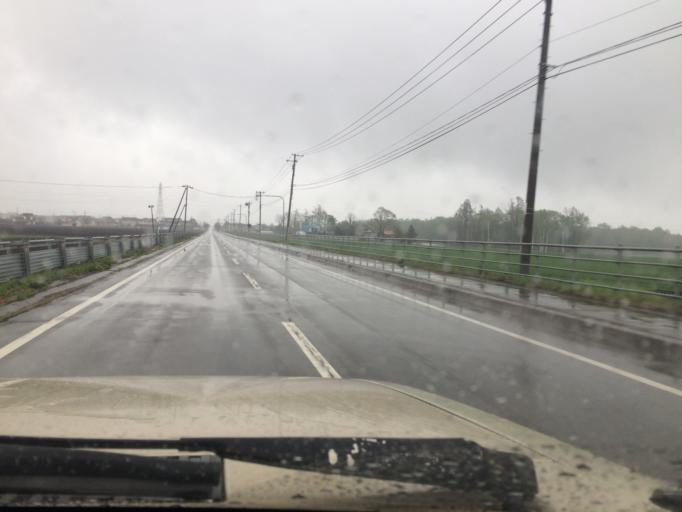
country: JP
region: Hokkaido
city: Obihiro
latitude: 42.8942
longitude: 143.0423
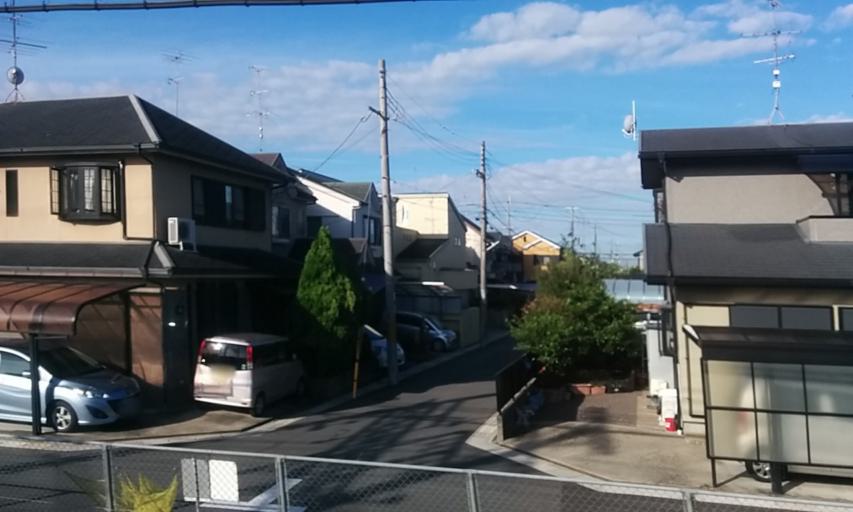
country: JP
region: Kyoto
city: Tanabe
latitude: 34.8505
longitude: 135.7717
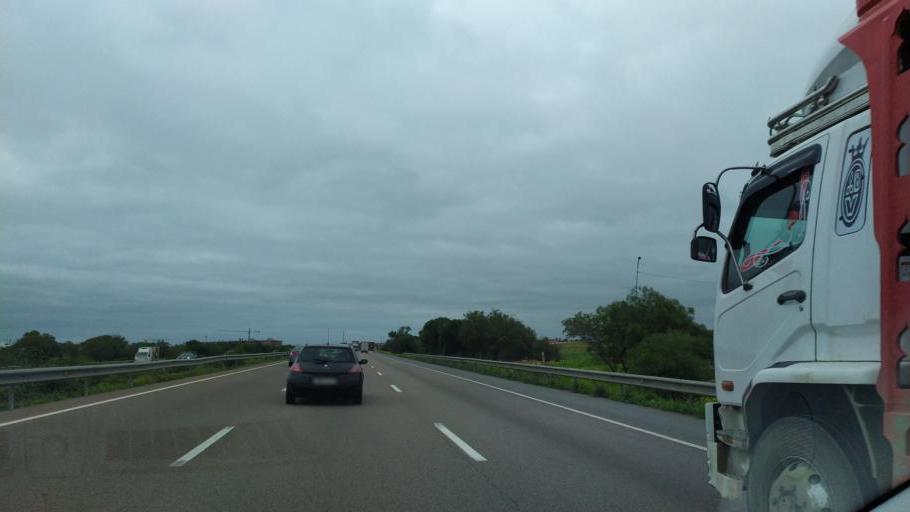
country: MA
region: Grand Casablanca
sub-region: Mohammedia
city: Mohammedia
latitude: 33.7377
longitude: -7.3036
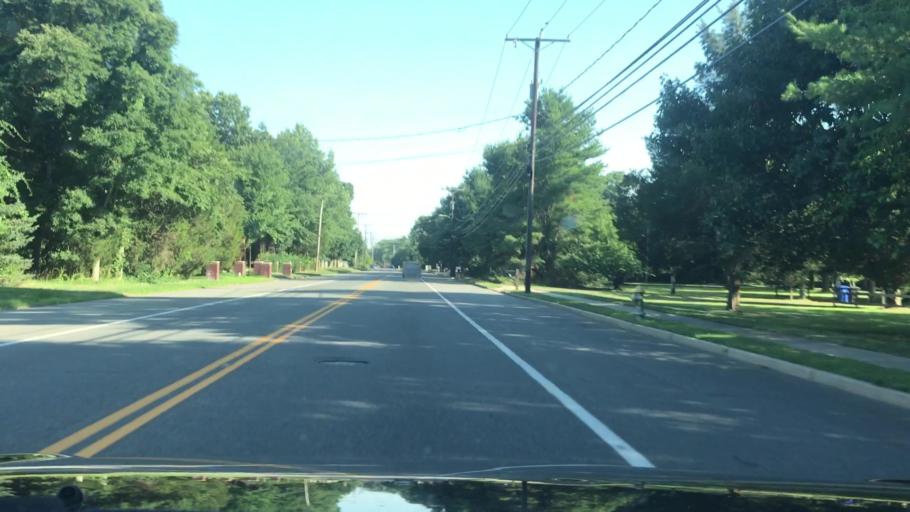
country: US
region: New Jersey
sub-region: Ocean County
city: Leisure Village
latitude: 40.0247
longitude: -74.2006
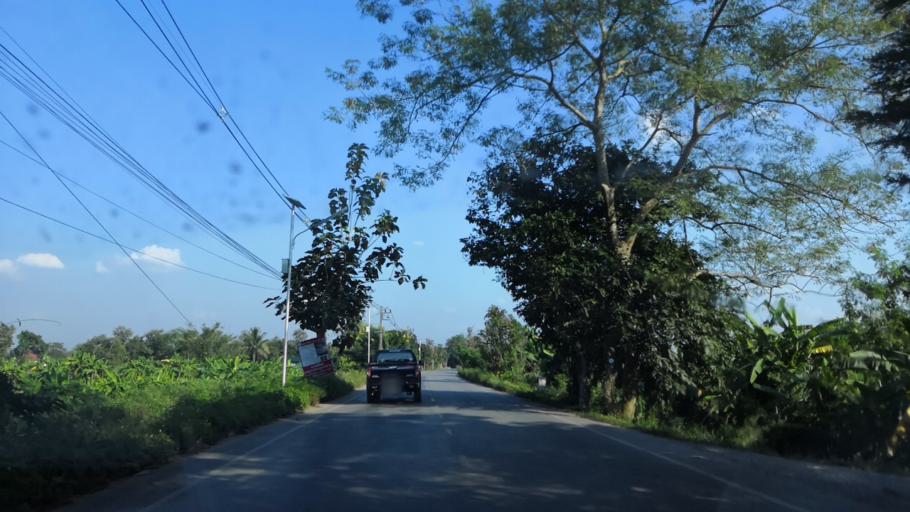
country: TH
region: Chiang Rai
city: Chiang Rai
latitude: 19.9331
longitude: 99.8909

● Set task: Can you quote every line of the records above word for word, leaving out the pictures?

● Answer to the exercise:
country: JP
region: Hokkaido
city: Obihiro
latitude: 42.8942
longitude: 143.0423
country: JP
region: Kyoto
city: Tanabe
latitude: 34.8505
longitude: 135.7717
country: MA
region: Grand Casablanca
sub-region: Mohammedia
city: Mohammedia
latitude: 33.7377
longitude: -7.3036
country: US
region: New Jersey
sub-region: Ocean County
city: Leisure Village
latitude: 40.0247
longitude: -74.2006
country: TH
region: Chiang Rai
city: Chiang Rai
latitude: 19.9331
longitude: 99.8909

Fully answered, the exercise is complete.